─── SUPPLIED TEXT ───

# Can't get the drain out of an old cast iron tub



## runner041 (Jan 21, 2011)

I'm trying to get a leaking drain out of a cast iron tub to re-seal it. I saw the thread posted here a while back on how to remove it, but mine apparently is not the same kind. There is nothing inside to grip so I bought a tool called a "drain out" at Menards. I think it will work, but for the life of me I cannot get it to break loose. I'm using a 14" wrench on the thing! Its hard to get leverage inside that space.

Should I try a little heat from below? The tub is on the first floor so I have access to the under side of it. Is there another way to remove these kind of drains? 

I don't want to replace it. It works fine. It has a slow drip I would like to stop.

Thanks!


----------



## Redwood (Jan 21, 2011)

Try a bigger wrench...

Then when the tool strips out you'll be cutting and chiseling like described...


----------



## joecaption (Jan 21, 2011)

Since no one here knows what you bought from Maynards, this is what you need to get the job done. Internal Wrench - RIDGID Professional Tools
If that does not do it, never start banging and beating with a chicle on a cast iron tub. Use a Dremal tool with a cut off blade to work on cutting it in half. Once cut it will just pop out.


----------



## Redwood (Jan 21, 2011)

Actually this is one of the best ways to do it if the internal wrench won't get it....


----------



## runner041 (Jan 24, 2011)

The tool I bought is very much like the Ridgid tool shown, only with a nut on top to put a wrench on.

I tried a pipe on my wrench to extend my leverage. Won't budge! I'm afraid to try Redwood suggestion because then I'm committed and if I slip and damage the tub I'm screwed. 

I may have to leave this one to a professional! Thanks.


----------



## joecaption (Jan 25, 2011)

Most of the time it's the old plumbers puddy under the sealing lip that's holding it from turning. I've used a Dremal tool with a cut off wheel and just went around the inside of the drain where the lip and the threads meet. Once it's cut through the lip can be gently pryed off and what's left will just screw out with your tool.


----------



## frozenstar (Jan 26, 2011)

Very nice pic Redwood. That should explain it well..


----------

─── DATA EXCERPTS ───

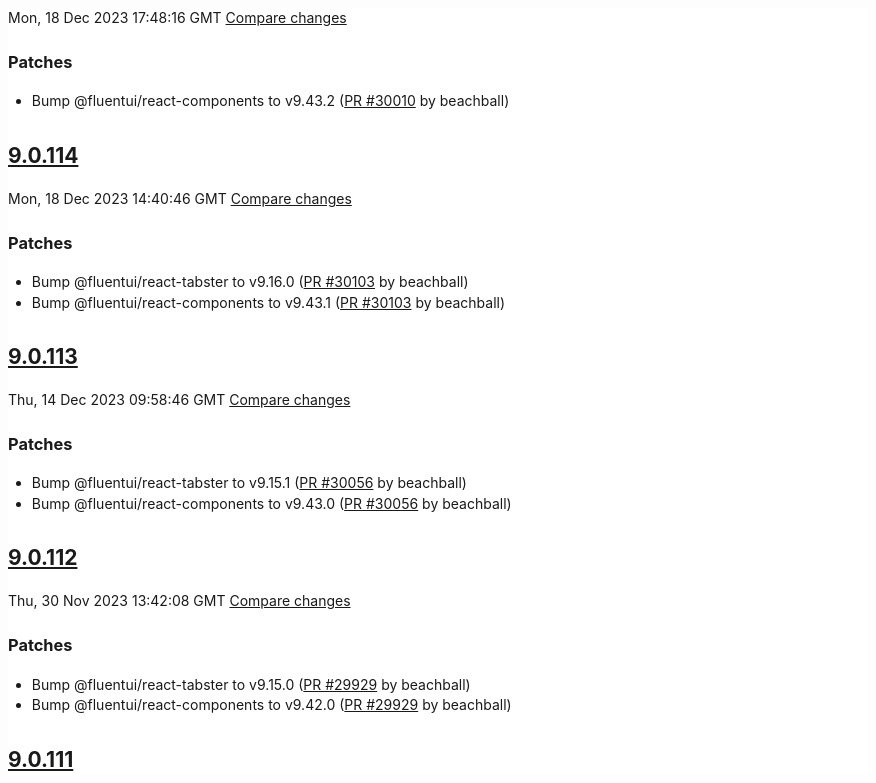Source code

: Mon, 18 Dec 2023 17:48:16 GMT 
[Compare changes](https://github.com/microsoft/fluentui/compare/@fluentui/react-portal-compat_v9.0.114..@fluentui/react-portal-compat_v9.0.115)

### Patches

- Bump @fluentui/react-components to v9.43.2 ([PR #30010](https://github.com/microsoft/fluentui/pull/30010) by beachball)

## [9.0.114](https://github.com/microsoft/fluentui/tree/@fluentui/react-portal-compat_v9.0.114)

Mon, 18 Dec 2023 14:40:46 GMT 
[Compare changes](https://github.com/microsoft/fluentui/compare/@fluentui/react-portal-compat_v9.0.113..@fluentui/react-portal-compat_v9.0.114)

### Patches

- Bump @fluentui/react-tabster to v9.16.0 ([PR #30103](https://github.com/microsoft/fluentui/pull/30103) by beachball)
- Bump @fluentui/react-components to v9.43.1 ([PR #30103](https://github.com/microsoft/fluentui/pull/30103) by beachball)

## [9.0.113](https://github.com/microsoft/fluentui/tree/@fluentui/react-portal-compat_v9.0.113)

Thu, 14 Dec 2023 09:58:46 GMT 
[Compare changes](https://github.com/microsoft/fluentui/compare/@fluentui/react-portal-compat_v9.0.112..@fluentui/react-portal-compat_v9.0.113)

### Patches

- Bump @fluentui/react-tabster to v9.15.1 ([PR #30056](https://github.com/microsoft/fluentui/pull/30056) by beachball)
- Bump @fluentui/react-components to v9.43.0 ([PR #30056](https://github.com/microsoft/fluentui/pull/30056) by beachball)

## [9.0.112](https://github.com/microsoft/fluentui/tree/@fluentui/react-portal-compat_v9.0.112)

Thu, 30 Nov 2023 13:42:08 GMT 
[Compare changes](https://github.com/microsoft/fluentui/compare/@fluentui/react-portal-compat_v9.0.111..@fluentui/react-portal-compat_v9.0.112)

### Patches

- Bump @fluentui/react-tabster to v9.15.0 ([PR #29929](https://github.com/microsoft/fluentui/pull/29929) by beachball)
- Bump @fluentui/react-components to v9.42.0 ([PR #29929](https://github.com/microsoft/fluentui/pull/29929) by beachball)

## [9.0.111](https://github.com/microsoft/fluentui/tree/@fluentui/react-portal-compat_v9.0.111)
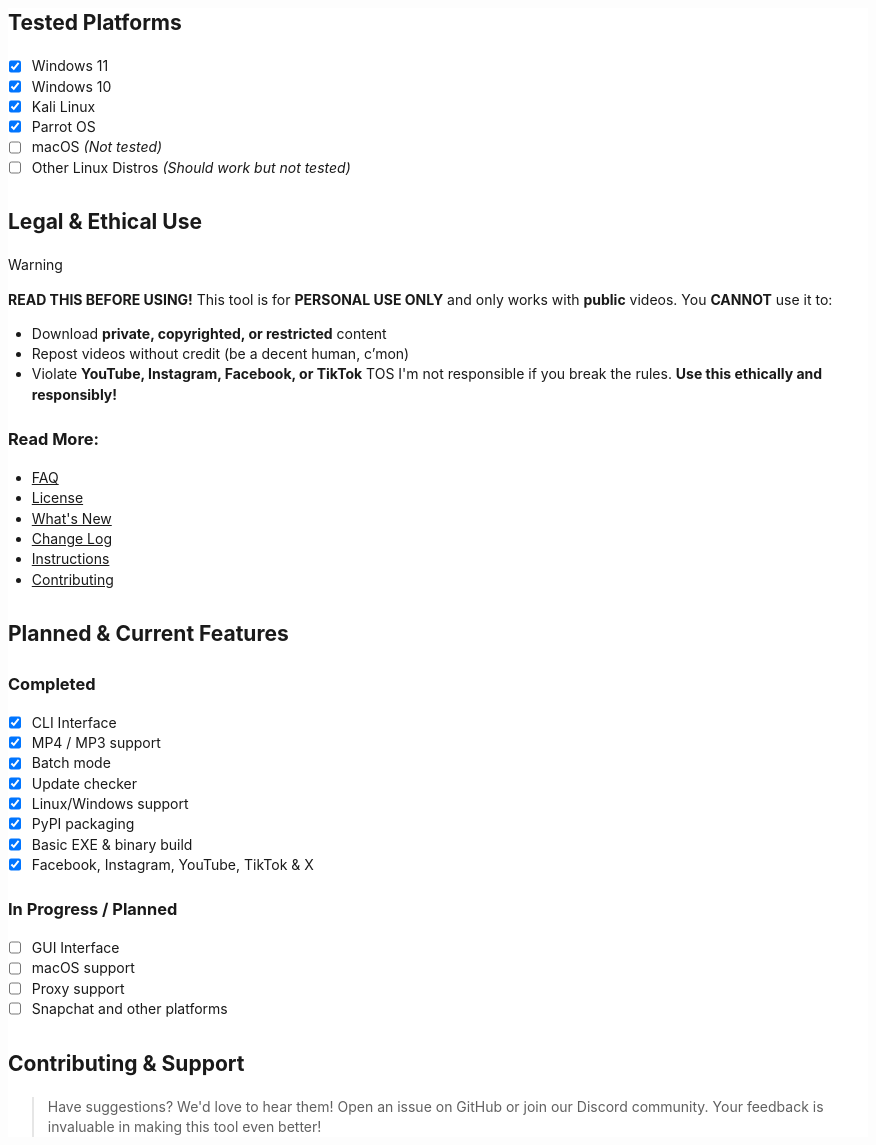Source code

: ## Tested Platforms

- [x] Windows 11
- [x] Windows 10
- [x] Kali Linux
- [x] Parrot OS
- [ ] macOS *(Not tested)*
- [ ] Other Linux Distros *(Should work but not tested)*

## Legal & Ethical Use
> [!WARNING]
> **READ THIS BEFORE USING!**
> This tool is for **PERSONAL USE ONLY** and only works with **public** videos. You **CANNOT** use it to:
> - Download **private, copyrighted, or restricted** content
> - Repost videos without credit (be a decent human, c’mon)
> - Violate **YouTube, Instagram, Facebook, or TikTok** TOS
> I'm not responsible if you break the rules. **Use this ethically and responsibly!**

### Read More:
- [FAQ](faq.rst)
- [License](LICENSE)
- [What's New](whats_new.md)
- [Change Log](CHANGELOG.md)
- [Instructions](Instructions.md)
- [Contributing](.github/CONTRIBUTING.md)

## Planned & Current Features

### Completed
- [x] CLI Interface
- [x] MP4 / MP3 support
- [x] Batch mode
- [x] Update checker
- [x] Linux/Windows support
- [x] PyPI packaging
- [x] Basic EXE & binary build
- [x] Facebook, Instagram, YouTube, TikTok & X

### In Progress / Planned
- [ ] GUI Interface
- [ ] macOS support
- [ ] Proxy support
- [ ] Snapchat and other platforms

## Contributing & Support
> Have suggestions? We'd love to hear them!
> Open an issue on GitHub or join our Discord community.
> Your feedback is invaluable in making this tool even better!
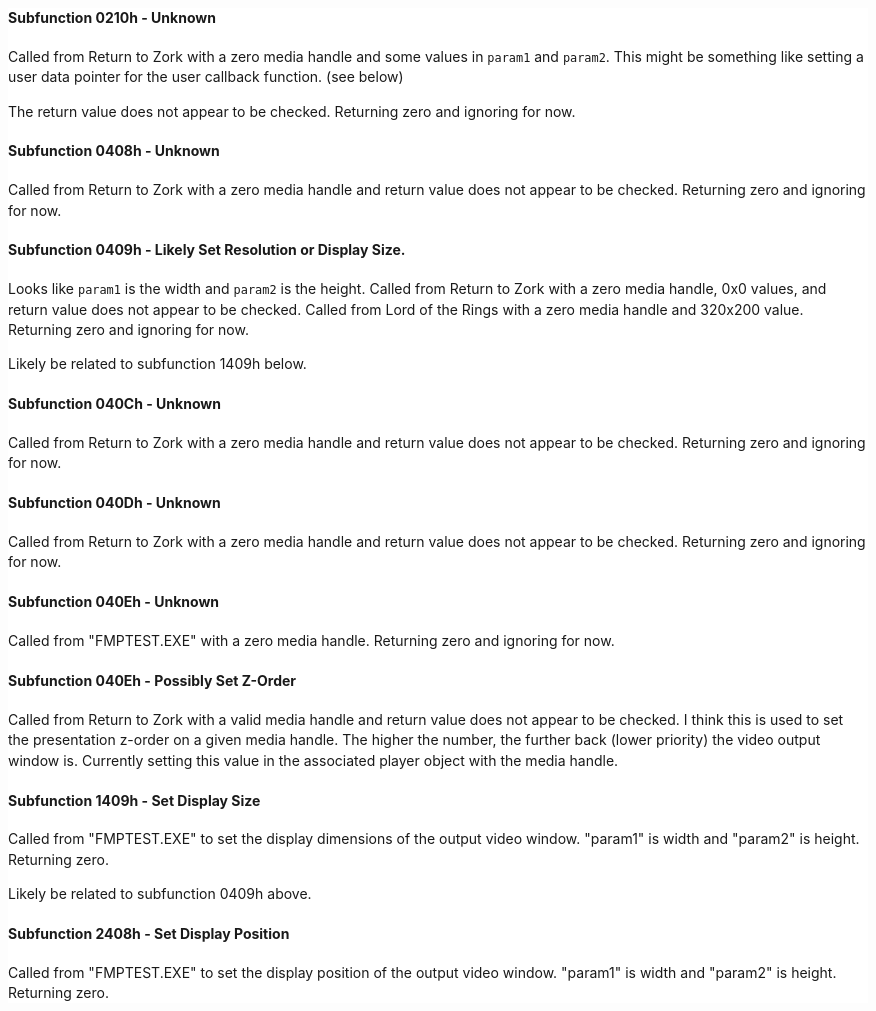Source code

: #### Subfunction 0210h - Unknown
Called from Return to Zork with a zero media handle and some values in `param1` and `param2`. This might
be something like setting a user data pointer for the user callback function. (see below)

The return value does not appear to be checked. Returning zero and ignoring for now.

#### Subfunction 0408h - Unknown
Called from Return to Zork with a zero media handle and return value does not appear to be checked.
Returning zero and ignoring for now.

#### Subfunction 0409h - Likely Set Resolution or Display Size.
Looks like `param1` is the width and `param2` is the height. Called from Return to Zork with a zero
media handle, 0x0 values, and return value does not appear to be checked. Called from Lord of the
Rings with a zero media handle and 320x200 value. Returning zero and ignoring for now.

Likely be related to subfunction 1409h below.

#### Subfunction 040Ch - Unknown
Called from Return to Zork with a zero media handle and return value does not appear to be checked.
Returning zero and ignoring for now.

#### Subfunction 040Dh - Unknown
Called from Return to Zork with a zero media handle and return value does not appear to be checked.
Returning zero and ignoring for now.

#### Subfunction 040Eh - Unknown
Called from "FMPTEST.EXE" with a zero media handle.
Returning zero and ignoring for now.

#### Subfunction 040Eh - Possibly Set Z-Order
Called from Return to Zork with a valid media handle and return value does not appear to be checked. I
think this is used to set the presentation z-order on a given media handle. The higher the number, the
further back (lower priority) the video output window is. Currently setting this value in the associated
player object with the media handle.

#### Subfunction 1409h - Set Display Size
Called from "FMPTEST.EXE" to set the display dimensions of the output video window. "param1" is width and
"param2" is height. Returning zero.

Likely be related to subfunction 0409h above.

#### Subfunction 2408h - Set Display Position
Called from "FMPTEST.EXE" to set the display position of the output video window. "param1" is width and
"param2" is height. Returning zero.

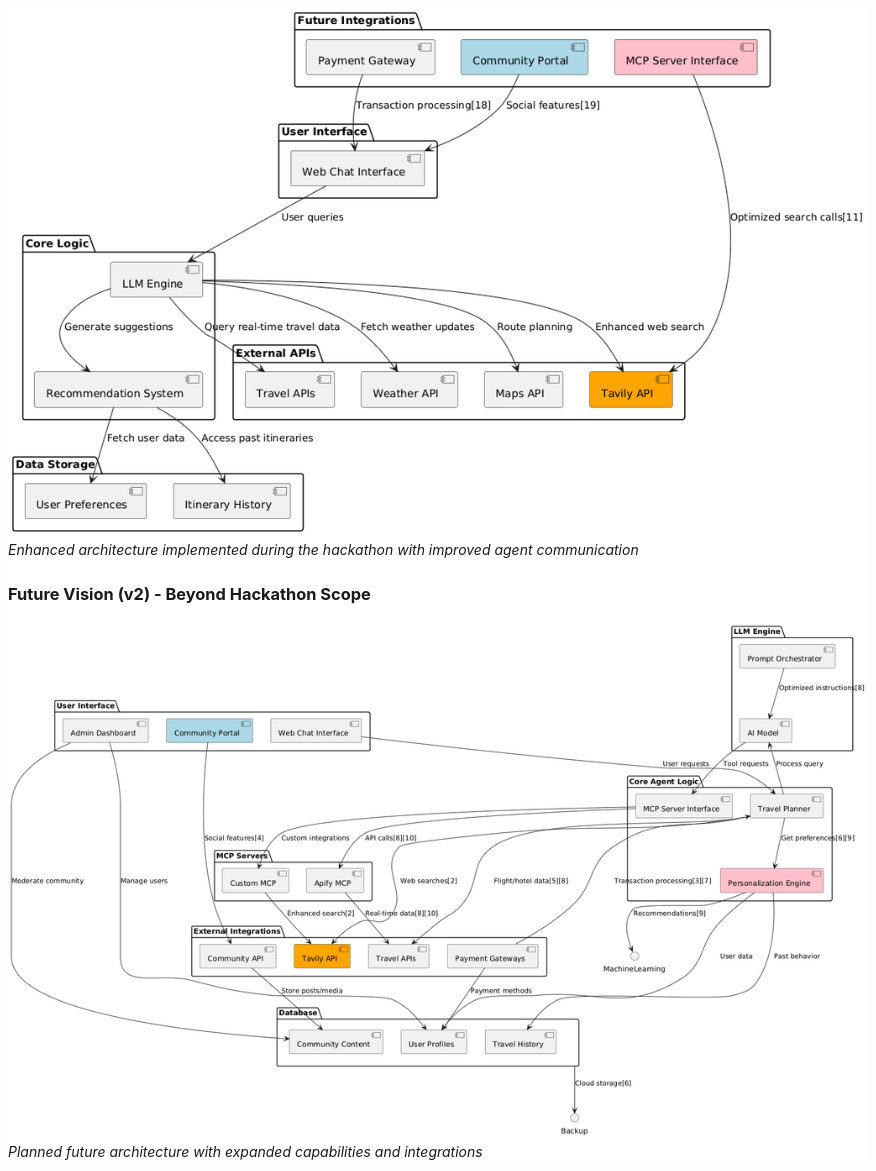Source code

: ![Architecture v0.1](Architecture_of_travel_planner_v0.1.png)
*Enhanced architecture implemented during the hackathon with improved agent communication*


### Future Vision (v2) - Beyond Hackathon Scope
![Architecture v2](Architecture_of_travel_planner_v2.png)
*Planned future architecture with expanded capabilities and integrations*
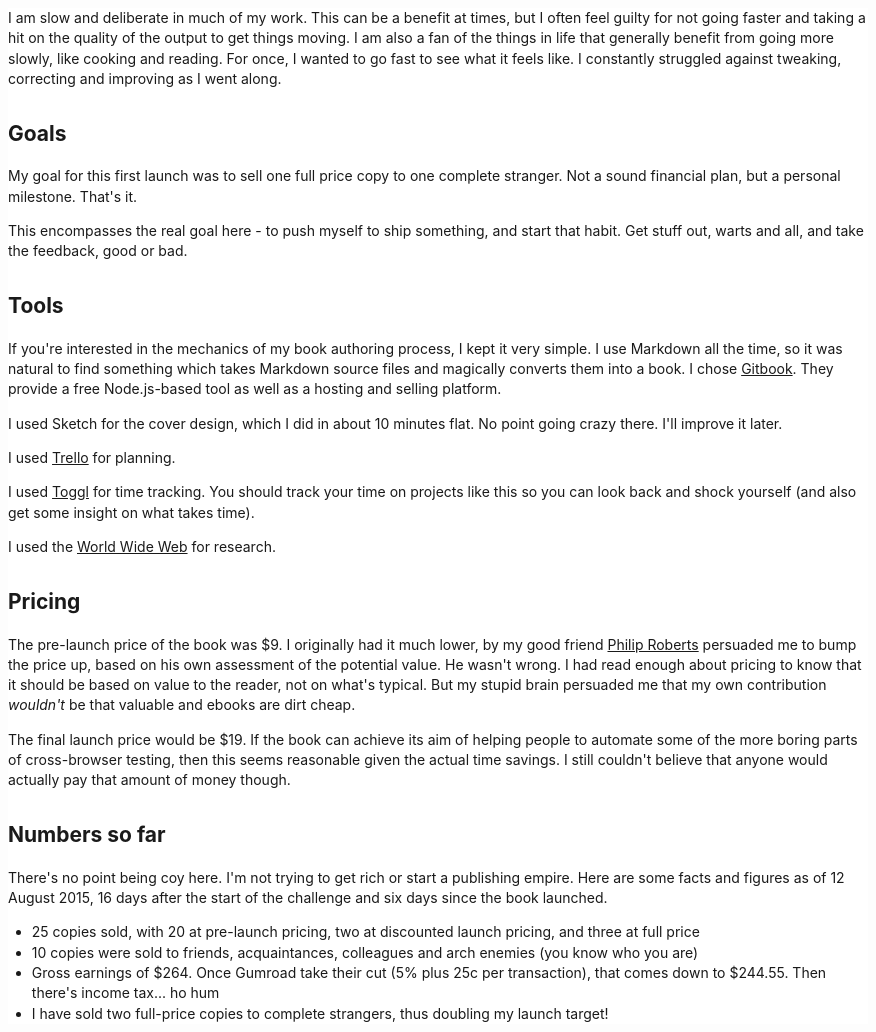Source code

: I am slow and deliberate in much of my work. This can be a benefit at times, but I often feel guilty for not going faster and taking a hit on the quality of the output to get things moving. I am also a fan of the things in life that generally benefit from going more slowly, like cooking and reading. For once, I wanted to go fast to see what it feels like. I constantly struggled against tweaking, correcting and improving as I went along.

## Goals

My goal for this first launch was to sell one full price copy to one complete stranger. Not a sound financial plan, but a personal milestone. That's it.

This encompasses the real goal here - to push myself to ship something, and start that habit. Get stuff out, warts and all, and take the feedback, good or bad.

## Tools

If you're interested in the mechanics of my book authoring process, I kept it very simple. I use Markdown all the time, so it was natural to find something which takes Markdown source files and magically converts them into a book. I chose [Gitbook](https://www.gitbook.com/). They provide a free Node.js-based tool as well as a hosting and selling platform.

I used Sketch for the cover design, which I did in about 10 minutes flat. No point going crazy there. I'll improve it later.

I used [Trello](https://trello.com/) for planning.

I used [Toggl](https://www.toggl.com/) for time tracking. You should track your time on projects like this so you can look back and shock yourself (and also get some insight on what takes time).

I used the [World Wide Web](http://info.cern.ch/hypertext/WWW/TheProject.html) for research.

## Pricing

The pre-launch price of the book was $9. I originally had it much lower, by my good friend [Philip Roberts](http://latentflip.com/) persuaded me to bump the price up, based on his own assessment of the potential value. He wasn't wrong. I had read enough about pricing to know that it should be based on value to the reader, not on what's typical. But my stupid brain persuaded me that my own contribution _wouldn't_ be that valuable and ebooks are dirt cheap.

The final launch price would be $19. If the book can achieve its aim of helping people to automate some of the more boring parts of cross-browser testing, then this seems reasonable given the actual time savings. I still couldn't believe that anyone would actually pay that amount of money though.

## Numbers so far

There's no point being coy here. I'm not trying to get rich or start a publishing empire. Here are some facts and figures as of 12 August 2015, 16 days after the start of the challenge and six days since the book launched.

* 25 copies sold, with 20 at pre-launch pricing, two at discounted launch pricing, and three at full price
* 10 copies were sold to friends, acquaintances, colleagues and arch enemies (you know who you are)
* Gross earnings of $264. Once Gumroad take their cut (5% plus 25c per transaction), that comes down to $244.55. Then there's income tax... ho hum
* I have sold two full-price copies to complete strangers, thus doubling my launch target!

───

▸ PROBLEMS TO SOLVE:
1. List every distinct username that posts in the thread about the cast iron tub drain.
2. Write out the stretch of the cast iron tub drain thread from "The tool I bought" through "with your tool.", substituting "cutting disc" for "cut off wheel".

▸ SOLUTIONS TO THE PROBLEMS:
1. runner041, Redwood, joecaption, frozenstar

2.
The tool I bought is very much like the Ridgid tool shown, only with a nut on top to put a wrench on.

I tried a pipe on my wrench to extend my leverage. Won't budge! I'm afraid to try Redwood suggestion because then I'm committed and if I slip and damage the tub I'm screwed. 

I may have to leave this one to a professional! Thanks.


----------



## joecaption (Jan 25, 2011)

Most of the time it's the old plumbers puddy under the sealing lip that's holding it from turning. I've used a Dremal tool with a cutting disc and just went around the inside of the drain where the lip and the threads meet. Once it's cut through the lip can be gently pryed off and what's left will just screw out with your tool.